■ **Exercise goal**
Within the records that follow, restate exactly the lines from the line with "Reflex Gas Fires" down to the line with "statements to property ownership", including both. Omit the pictures.

▼

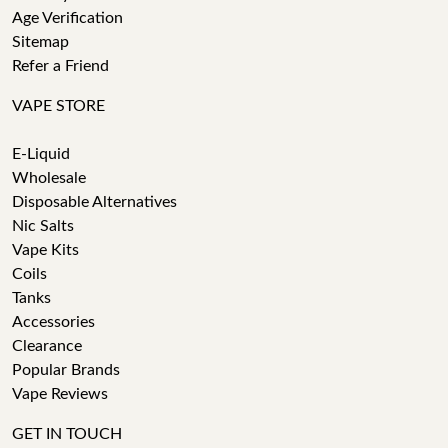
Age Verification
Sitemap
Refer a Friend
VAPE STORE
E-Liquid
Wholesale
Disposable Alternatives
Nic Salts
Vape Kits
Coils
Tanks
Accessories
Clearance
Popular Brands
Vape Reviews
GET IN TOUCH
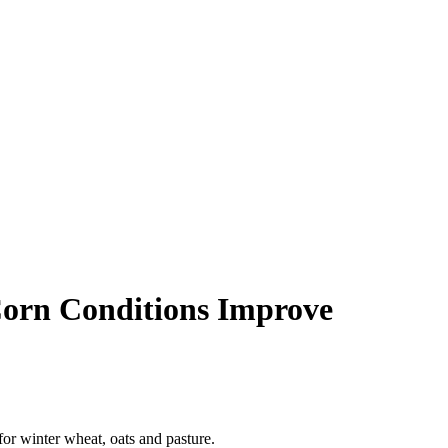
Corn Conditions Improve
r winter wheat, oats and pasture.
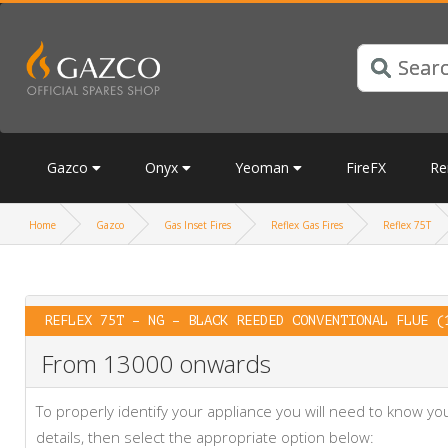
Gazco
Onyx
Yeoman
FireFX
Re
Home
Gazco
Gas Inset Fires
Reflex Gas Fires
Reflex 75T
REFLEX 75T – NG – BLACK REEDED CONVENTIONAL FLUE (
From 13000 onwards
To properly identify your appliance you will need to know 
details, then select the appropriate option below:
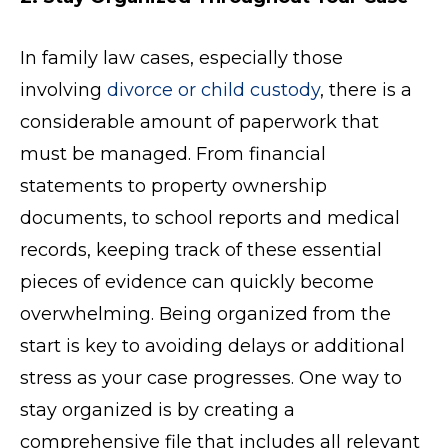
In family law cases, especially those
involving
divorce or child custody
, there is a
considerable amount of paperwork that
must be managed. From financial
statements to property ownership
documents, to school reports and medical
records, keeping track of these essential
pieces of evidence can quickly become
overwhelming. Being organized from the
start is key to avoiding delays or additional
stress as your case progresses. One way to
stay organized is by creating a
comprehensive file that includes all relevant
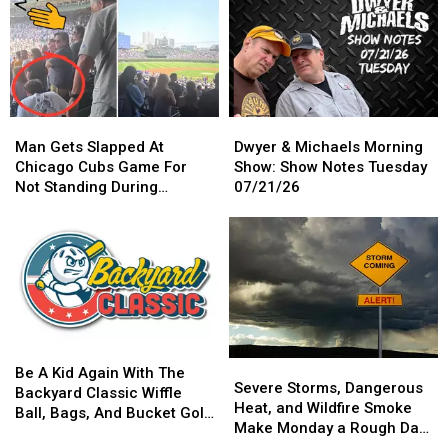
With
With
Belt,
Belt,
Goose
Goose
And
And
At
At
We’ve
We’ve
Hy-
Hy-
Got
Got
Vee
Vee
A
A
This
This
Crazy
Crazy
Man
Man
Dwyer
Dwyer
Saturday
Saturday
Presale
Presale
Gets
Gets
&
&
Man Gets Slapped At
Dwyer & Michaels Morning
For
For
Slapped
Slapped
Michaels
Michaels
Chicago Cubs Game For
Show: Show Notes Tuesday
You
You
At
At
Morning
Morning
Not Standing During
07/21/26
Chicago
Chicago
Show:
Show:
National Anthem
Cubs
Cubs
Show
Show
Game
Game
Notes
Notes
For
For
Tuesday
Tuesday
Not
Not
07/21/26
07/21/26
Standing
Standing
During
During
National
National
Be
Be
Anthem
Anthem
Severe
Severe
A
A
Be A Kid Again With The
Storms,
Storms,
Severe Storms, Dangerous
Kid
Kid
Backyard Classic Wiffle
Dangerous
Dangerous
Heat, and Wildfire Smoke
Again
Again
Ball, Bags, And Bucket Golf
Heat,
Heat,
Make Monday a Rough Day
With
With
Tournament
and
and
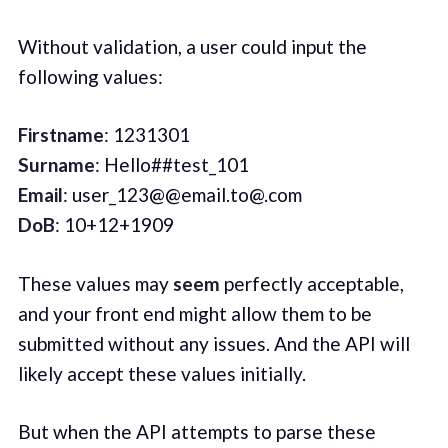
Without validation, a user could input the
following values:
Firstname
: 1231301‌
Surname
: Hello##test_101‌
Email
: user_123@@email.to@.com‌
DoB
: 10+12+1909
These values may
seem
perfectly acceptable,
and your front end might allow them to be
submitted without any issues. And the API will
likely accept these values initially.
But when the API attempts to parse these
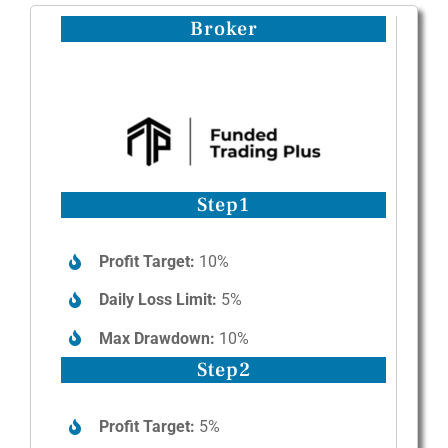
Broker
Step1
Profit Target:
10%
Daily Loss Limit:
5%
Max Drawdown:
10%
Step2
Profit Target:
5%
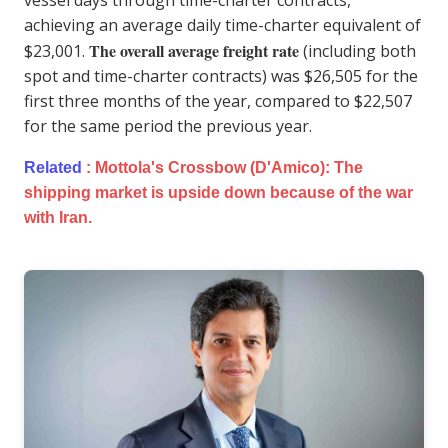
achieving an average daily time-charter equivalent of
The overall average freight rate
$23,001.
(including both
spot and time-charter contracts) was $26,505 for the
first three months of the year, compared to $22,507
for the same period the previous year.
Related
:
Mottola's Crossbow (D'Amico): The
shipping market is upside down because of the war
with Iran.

▲

■ **Response for this exercise**
Reflex Gas Fires
Reflex 75T
REFLEX 75T – NG – BLACK REEDED CONVENTIONAL FLUE (
From 13000 onwards
To properly identify your appliance you will need to know 
details, then select the appropriate option below:
In family law cases, especially those
involving
divorce or child custody
, there is a
considerable amount of paperwork that
must be managed. From financial
statements to property ownership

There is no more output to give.